Bassezze

Resto sempre stupito da quanto riesca ad essere stupido e vile l’essere umano…
Mi spiego meglio: lavoro da circa un anno in un progetto di accoglienza notturna a Milano. Nulla di che, intendiamoci. Neanche duecento ospiti, una goccia nell’immenso mare di bisogni della metropoli.
I problemi sono naturalmente all’ordine del giorno; siano essi logistici, di inserimento, di comprensione e chi più ne ha più ne metta.
Non voglio dire che ci siano solo problemi, ma non nascondo che di sicuro non mancano…
Devo anche dire però che una cosa che cerchiamo di fare è quella di rendere dignitosa la permanenza nel centro per gli ospiti. Questo ci dovrebbe venire riconosciuto.
Purtroppo da un po’ di tempo a questa parte la fondazione per cui lavoro, e io e i miei colleghi nella fattispecie, siamo oggetto di una campagna diffamatoria da parte di una masnada di loschi figuri.
Attacchi spesso gratuiti e che molte volte vertono su una serie esagerata di menzogne e fatti travisati.
All’inizio mi sono chiesto il perché di tutto ciò, perché fossimo sottoposti a quella che è diventata una specie di persecuzione.
Ho studiato da che parte partivano le bordate e ho cercato di scorgere la mano che le lanciava.
Risultato? Le illazioni, neanche troppo velate provengono da un fantomatico “sindaco dei barboni” (qualifica auto-attribuitasi da un esimio signor nessuno) e forse dal suo “sindacato” di barboni (il suo gruppetto di perdigiorno).
Queste persone, con la complicità di una piccola associazione di modeste dimensioni, hanno imbastito una crociata a difesa del nulla.
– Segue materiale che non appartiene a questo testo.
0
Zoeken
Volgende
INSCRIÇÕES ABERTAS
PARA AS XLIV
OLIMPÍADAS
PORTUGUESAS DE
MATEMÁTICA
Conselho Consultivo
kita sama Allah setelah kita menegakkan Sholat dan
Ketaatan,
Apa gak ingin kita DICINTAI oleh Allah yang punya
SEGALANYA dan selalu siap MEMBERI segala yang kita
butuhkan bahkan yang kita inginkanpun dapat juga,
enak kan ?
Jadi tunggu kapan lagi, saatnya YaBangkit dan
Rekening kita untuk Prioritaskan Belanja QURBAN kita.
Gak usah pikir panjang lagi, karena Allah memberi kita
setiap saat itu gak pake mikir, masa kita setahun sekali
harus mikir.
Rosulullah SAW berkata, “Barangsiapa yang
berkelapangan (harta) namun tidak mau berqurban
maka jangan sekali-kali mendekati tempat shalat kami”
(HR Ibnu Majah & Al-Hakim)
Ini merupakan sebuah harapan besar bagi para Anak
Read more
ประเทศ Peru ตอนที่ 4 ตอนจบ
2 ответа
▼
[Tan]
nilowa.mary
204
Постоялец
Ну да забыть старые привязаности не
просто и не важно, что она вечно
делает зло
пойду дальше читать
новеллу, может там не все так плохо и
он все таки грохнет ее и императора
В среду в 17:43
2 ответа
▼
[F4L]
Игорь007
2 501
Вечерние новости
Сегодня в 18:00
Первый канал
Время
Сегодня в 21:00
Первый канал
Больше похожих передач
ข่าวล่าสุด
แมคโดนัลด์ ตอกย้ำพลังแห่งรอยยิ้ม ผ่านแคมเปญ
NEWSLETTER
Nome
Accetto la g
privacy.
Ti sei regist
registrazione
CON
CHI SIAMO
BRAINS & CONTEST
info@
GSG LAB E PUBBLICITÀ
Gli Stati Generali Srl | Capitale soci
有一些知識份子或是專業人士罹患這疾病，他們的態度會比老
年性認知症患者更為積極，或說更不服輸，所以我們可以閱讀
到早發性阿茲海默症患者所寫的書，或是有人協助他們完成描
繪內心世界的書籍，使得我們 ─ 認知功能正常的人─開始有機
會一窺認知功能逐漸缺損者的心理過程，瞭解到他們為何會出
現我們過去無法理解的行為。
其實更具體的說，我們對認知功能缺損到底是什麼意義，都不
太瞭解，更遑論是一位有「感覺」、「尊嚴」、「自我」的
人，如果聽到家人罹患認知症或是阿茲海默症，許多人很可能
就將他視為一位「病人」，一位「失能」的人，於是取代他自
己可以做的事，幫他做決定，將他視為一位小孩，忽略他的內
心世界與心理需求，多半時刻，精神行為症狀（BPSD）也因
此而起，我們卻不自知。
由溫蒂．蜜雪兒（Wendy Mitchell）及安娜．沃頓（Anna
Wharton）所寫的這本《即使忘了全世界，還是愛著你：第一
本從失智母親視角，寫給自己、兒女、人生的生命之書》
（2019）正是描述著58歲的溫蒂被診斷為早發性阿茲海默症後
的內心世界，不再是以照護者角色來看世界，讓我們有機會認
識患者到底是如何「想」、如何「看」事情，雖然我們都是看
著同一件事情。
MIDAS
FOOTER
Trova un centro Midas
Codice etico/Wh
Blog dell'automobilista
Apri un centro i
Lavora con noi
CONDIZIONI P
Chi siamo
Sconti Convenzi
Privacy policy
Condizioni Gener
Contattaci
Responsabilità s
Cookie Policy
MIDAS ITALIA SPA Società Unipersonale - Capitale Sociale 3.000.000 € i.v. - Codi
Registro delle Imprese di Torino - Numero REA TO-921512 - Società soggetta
Hanno strumentalizzato il disagio reale di alcuni ospiti, lo hanno mischiato al loro egocentrismo mascherato da altruismo da due soldi, ed hanno dato inizio alle danze…
La pochezza di questi figuri però non gli ha permesso di tenere nascoste per molto tempo le reali motivazioni del loro armeggiare.
Alla fine è apparso palese l’obiettivo: ricattare il comune per avere in gestione, senza peraltro averne i requisiti (come dimostrato dalla fallimentare esperienza di un bislacco tentativo di creare una specie di comune in cui fossero tutti uguali, ma che risultò con alcuni “più uguali” degli altri…) un centro di accoglienza destinato da tempo ad altro uso.
Provo immenso fastidio a vedere come ancora una volta delle persone molto fragili vengano sfruttate per ottenere dei tornaconto personali.
Posso solo aggiungere: CHE SCHIFO!!!